Thursday, February 3, 2011

League of Legends (The Good, Bad, and the Downright Hideous)

Recently, I've been playing a lot of League of Legends. I wouldn't say that it's my new favourite indie game, but it's way up there.

Seriously, as free* games go, this has to be one of the best I've played. If you like DotA and DotA like games, and can't wait for the highly anticipated release, and what could possibly be the most groundbreaking and innovative 'DotA' of all time that is DotA 2**, give this a try.

League of Legends has a bunch of things going for it. For one, there are so many heroes to choose from it's virtually impossible to not find one that you like. It has a 'rune' system, where runes increase certain stats like critical strike chance and mana regeneration (and many many more) letting the player customize their character however they want to, and that is enforced even more with the Mastery system, which is essentially WoW's talent tree system but worse.

I was hoping to segue into that with a bit more finesse. Hmm.
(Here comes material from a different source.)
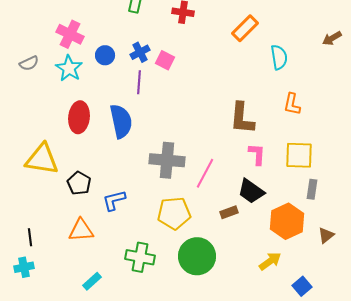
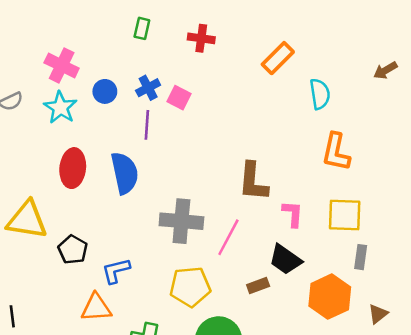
orange L-shape: (292, 104) -> (336, 152), size x1.4
brown L-shape: (242, 118) -> (253, 182), moved
orange triangle: (81, 230) -> (96, 308), moved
Well, let's get right to it - League of Legends is nearly a perfect game if it were not for these two limitations.
A) Trial-and-Error is the only way to tell if a certain hero is to your liking, and when games can take up to 45 minutes (or more) to complete, that's a lot of time for you to call yourself stupid for not choosing Tryndamere (or whatever your preferred Champion is).
B) The 'Mastery' system is stupid, because the stat boosts are pathetically small to make any kind of difference.

Remember the old telent trees for World of Warcraft? Remember how you just bypassed talents that increased your chance to hit by a measely 3% at the highest level because you considered it a waste of everyone's time***? Well, half the talents in all three Mastery trees are exactly that kind of talent - pointless wastes of time because you would much rather spend your well earned talent point on something that actually improves something. Or more importantly, visibly improves something.

Increassing my attack speed by whole 4% after putting four points into the talent (1 point per level) just doesn't sit well with me. Who the hell is going to notice a 4% attack speed increase? And niether does increasing my damage output by 5% after putting roughly 20 points into the tree itself. After 21 levels, all I have to show for it is a 5% increase in damage?

What's perplexing is the Rune system already has the whole 'stat increase' thing completely covered, so why the developers for League of Legends thought to even include the Mastery system in the first place confuzzles**** me.

I would do one of two things - either remove the Mastery business entirely or renovate it. If you're going to make it look like the WoW talent tree, you might as well keep up with the Joneses and make each tree less about improving stats and sometimes giving you useful stuff and more about specifically improving your character.

I've been thinking about this for a bit, and I may have a solution*****. Replace the 'Utility' tree with the 'Magica' tree, and make that ree al about mana and ability power. Make the 'Defensive' tree all about armour and blocking damage, and make the 'Offensive' tree all about critical strikes, dealing damage, etc.

Then make the 'Utility' tree a "sub tree", that acts more like a Trait system- hang on, just bear with me here.

At level 1, level 5 and every 5 levels after, you would get a point to spend on the Utility tree. The Utility tree contains things that would benifit any player; things like gold aquisition, effectiveness of items in one way or another, and cooldown of summoner abilities, and other bonuses.

Doing something like this would be really good for the 2.0 patch. And if the guys at Riot Games are planning on doing something big like this for the 2.0 patch, could they also retcon Fiddlesticks out of existence? I hate that guy.




* Free to play, that is. So for, I've given them $10 USD for Riot Points, the game's other currency.
** You could smell the sarcasm, couldn't you?
*** I sure as hell did.
**** Being "confuzzled" is like being confused, but also being puzzled. It's twice as worse as either.
***** Remember, you saw it here first.